─── DATASET RECORDS ───

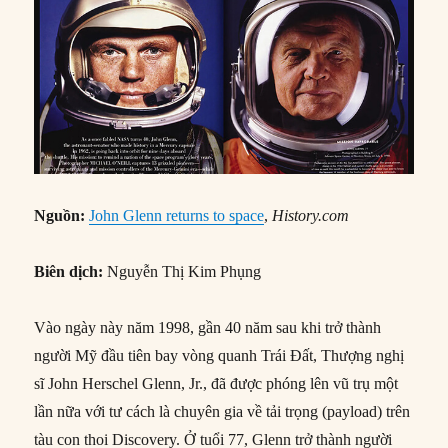
Nguồn:
John Glenn returns to space
,
History.com
Biên dịch:
Nguyễn Thị Kim Phụng
Vào ngày này năm 1998, gần 40 năm sau khi trở thành
người Mỹ đầu tiên bay vòng quanh Trái Đất, Thượng nghị
sĩ John Herschel Glenn, Jr., đã được phóng lên vũ trụ một
lần nữa với tư cách là chuyên gia về tải trọng (payload) trên
tàu con thoi Discovery. Ở tuổi 77, Glenn trở thành người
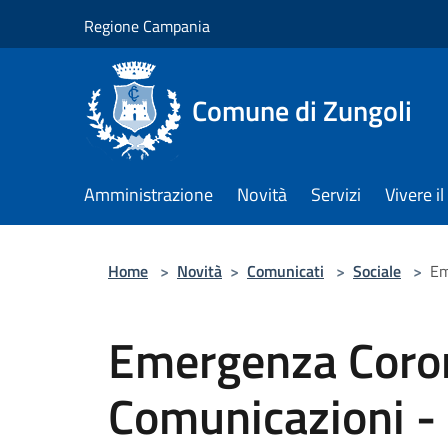
Salta al contenuto principale
Regione Campania
Comune di Zungoli
Amministrazione
Novità
Servizi
Vivere 
Home
>
Novità
>
Comunicati
>
Sociale
>
Em
Emergenza Coron
Comunicazioni -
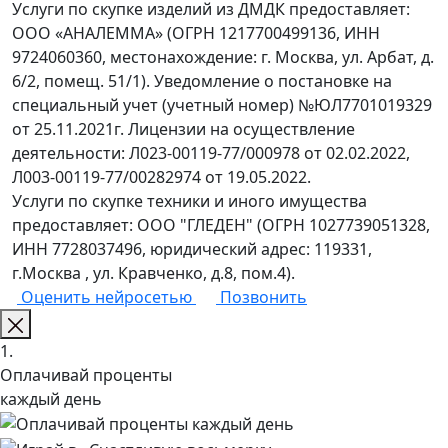
Услуги по скупке изделий из ДМДК предоставляет:
ООО «АНАЛЕММА» (ОГРН 1217700499136, ИНН
9724060360, местонахождение: г. Москва, ул. Арбат, д.
6/2, помещ. 51/1). Уведомление о постановке на
специальный учет (учетный номер) №ЮЛ7701019329
от 25.11.2021г. Лицензии на осуществление
деятельности: Л023-00119-77/000978 от 02.02.2022,
Л003-00119-77/00282974 от 19.05.2022.
Услуги по скупке техники и иного имущества
предоставляет: ООО "ГЛЕДЕН" (ОГРН 1027739051328,
ИНН 7728037496, юридический адрес: 119331,
г.Москва , ул. Кравченко, д.8, пом.4).
Оценить нейросетью
Позвонить
1.
Оплачивай проценты
каждый день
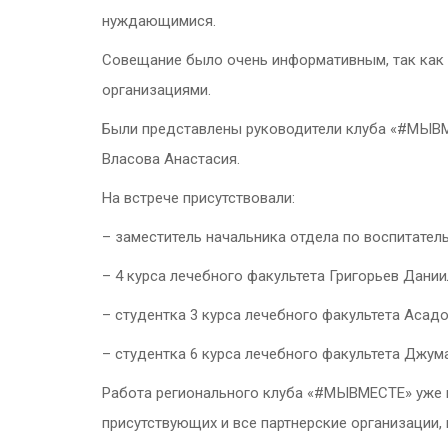
нуждающимися.
Совещание было очень информативным, так как 
организациями.
Были представлены руководители клуба «#МЫВМЕ
Власова Анастасия.
На встрече присутствовали:
– заместитель начальника отдела по воспитате
– 4 курса лечебного факультета Григорьев Дани
– студентка 3 курса лечебного факультета Асад
– студентка 6 курса лечебного факультета Джум
Работа регионального клуба «#МЫВМЕСТЕ» уже н
присутствующих и все партнерские организации,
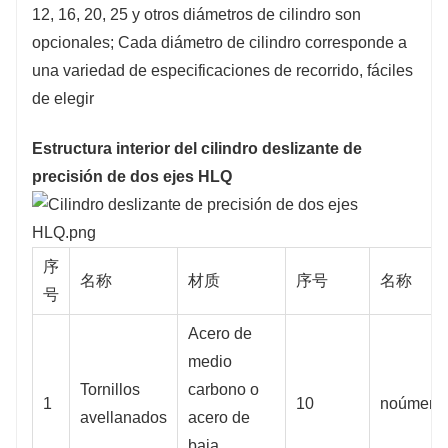
12, 16, 20, 25 y otros diámetros de cilindro son
opcionales; Cada diámetro de cilindro corresponde a
una variedad de especificaciones de recorrido, fáciles
de elegir
Estructura interior del cilindro deslizante de
precisión de dos ejes HLQ
序
名称
材质
序号
名称
号
Acero de
medio
Tornillos
carbono o
1
10
noúmeno
avellanados
acero de
baja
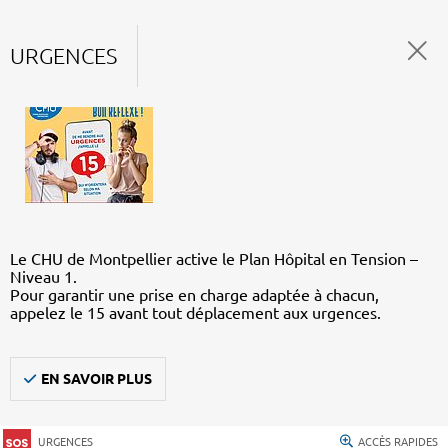
URGENCES
Le CHU de Montpellier active le Plan Hôpital en Tension –
Niveau 1.
Pour garantir une prise en charge adaptée à chacun,
appelez le 15 avant tout déplacement aux urgences.
EN SAVOIR PLUS
URGENCES
ACCÈS RAPIDES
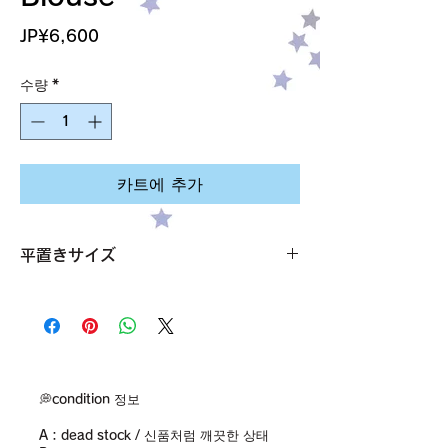
가
JP¥6,600
격
수량
*
카트에 추가
平置きサイズ
襟ぐり1周 67cm
袖丈 34cm
バスト・身幅 46cm
着丈 55cm
サイズ S
素材 コットン50％ポリエステル50%
💭condition 정보
condition【B】
A：dead stock / 신품처럼 깨끗한 상태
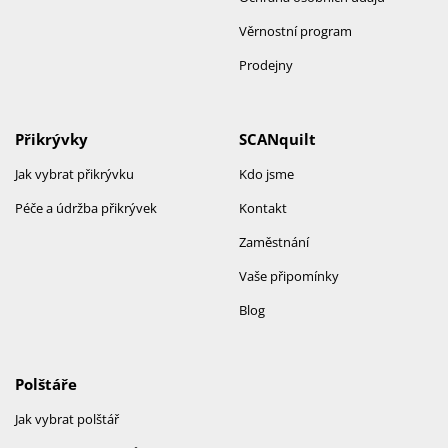
Věrnostní program
Prodejny
Přikrývky
SCANquilt
Jak vybrat přikrývku
Kdo jsme
Péče a údržba přikrývek
Kontakt
Zaměstnání
Vaše připomínky
Blog
Polštáře
Jak vybrat polštář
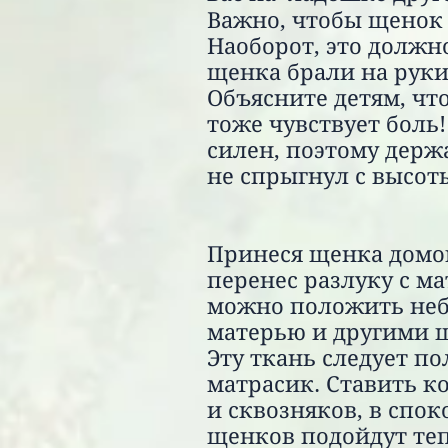
Важно, чтобы щенок н
Наоборот, это должн
щенка брали на руки
Объясните детям, что
тоже чувствует боль
силен, поэтому держа
не спрыгнул с высот
Принеся щенка домой
перенес разлуку с м
можно положить небо
матерью и другими щ
Эту ткань следует п
матрасик. Ставить к
и сквозняков, в спо
щенков подойдут теп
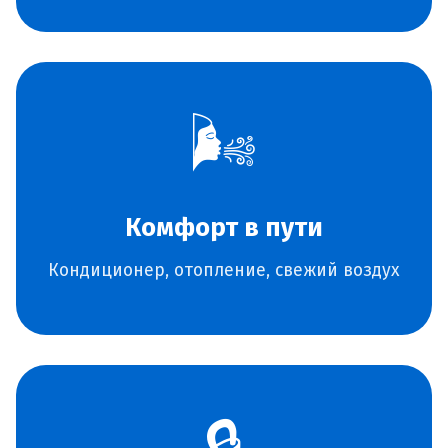
🌬️
Комфорт в пути
Кондиционер, отопление, свежий воздух
🔒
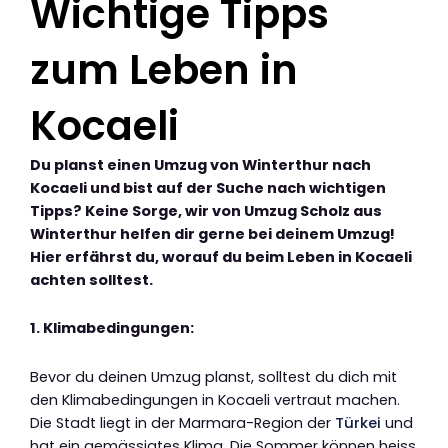
Wichtige Tipps
zum Leben in
Kocaeli
Du planst einen Umzug von Winterthur nach
Kocaeli und bist auf der Suche nach wichtigen
Tipps? Keine Sorge, wir von Umzug Scholz aus
Winterthur helfen dir gerne bei deinem Umzug!
Hier erfährst du, worauf du beim Leben in Kocaeli
achten solltest.
1. Klimabedingungen:
Bevor du deinen Umzug planst, solltest du dich mit
den Klimabedingungen in Kocaeli vertraut machen.
Die Stadt liegt in der Marmara-Region der
Türkei
und
hat ein gemässigtes Klima. Die Sommer können heiss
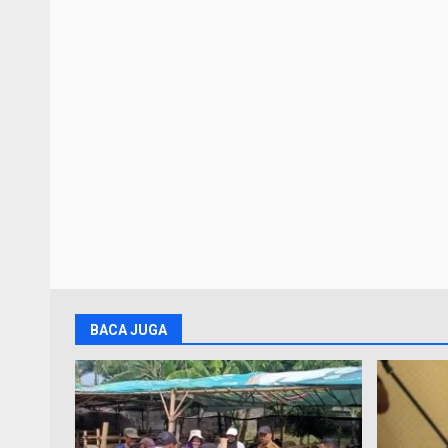
BACA JUGA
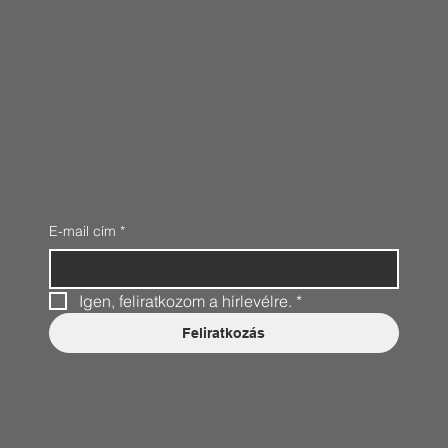
E-mail cím
*
Igen, feliratkozom a hírlevélre.
*
Feliratkozás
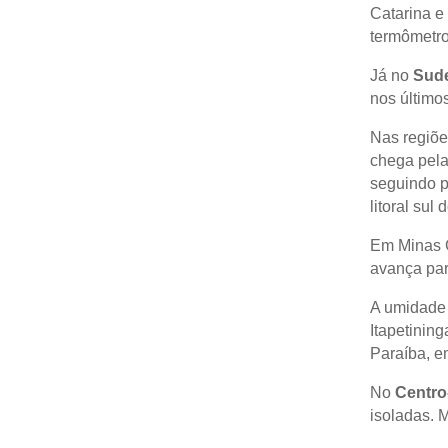
Catarina e 
termômetro
Já no
Sud
nos último
Nas regiões
chega pela
seguindo p
litoral sul
Em Minas G
avança par
A umidade 
Itapetinin
Paraíba, e
No
Centro
isoladas. M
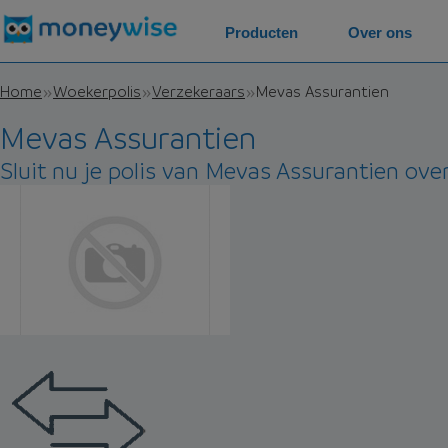
Producten
Over ons
Home
Woekerpolis
Verzekeraars
Mevas Assurantien
Mevas Assurantien
Sluit nu je polis van Mevas Assurantien over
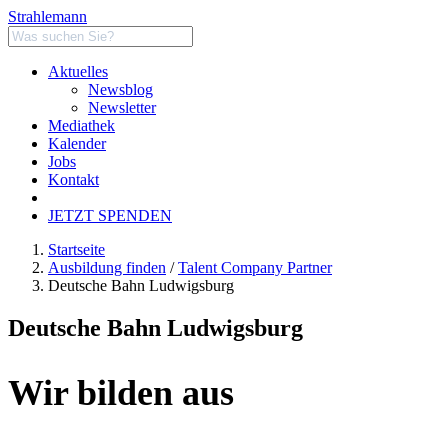
Strahlemann
Aktuelles
Newsblog
Newsletter
Mediathek
Kalender
Jobs
Kontakt
JETZT SPENDEN
Startseite
Ausbildung finden
/
Talent Company Partner
Deutsche Bahn Ludwigsburg
Deutsche Bahn Ludwigsburg
Wir bilden aus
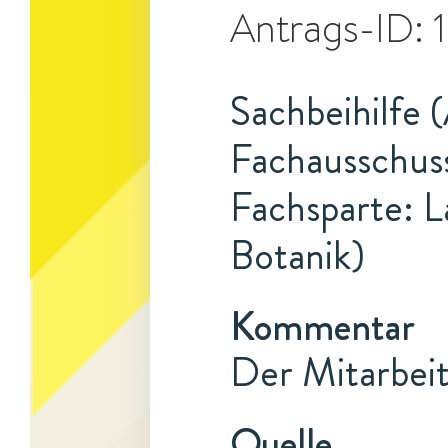
Antrags-ID:
Sachbeihilfe 
Fachausschuss
Fachsparte: L
Botanik)
Kommentar
Der Mitarbeit
Quelle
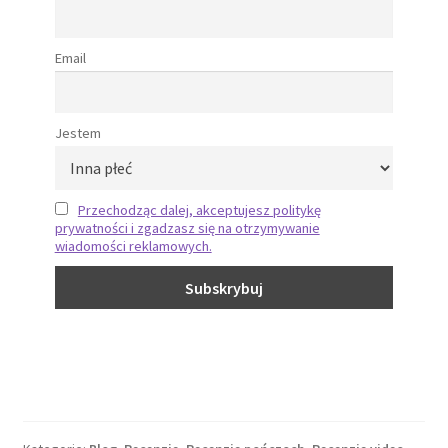
Email
Jestem
Przechodząc dalej, akceptujesz politykę
prywatności i zgadzasz się na otrzymywanie
wiadomości reklamowych.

───

→ REQUEST
From the records above, report the number of lines that hold the string "Umzug" and add nothing.

→ ANSWER BELOW
4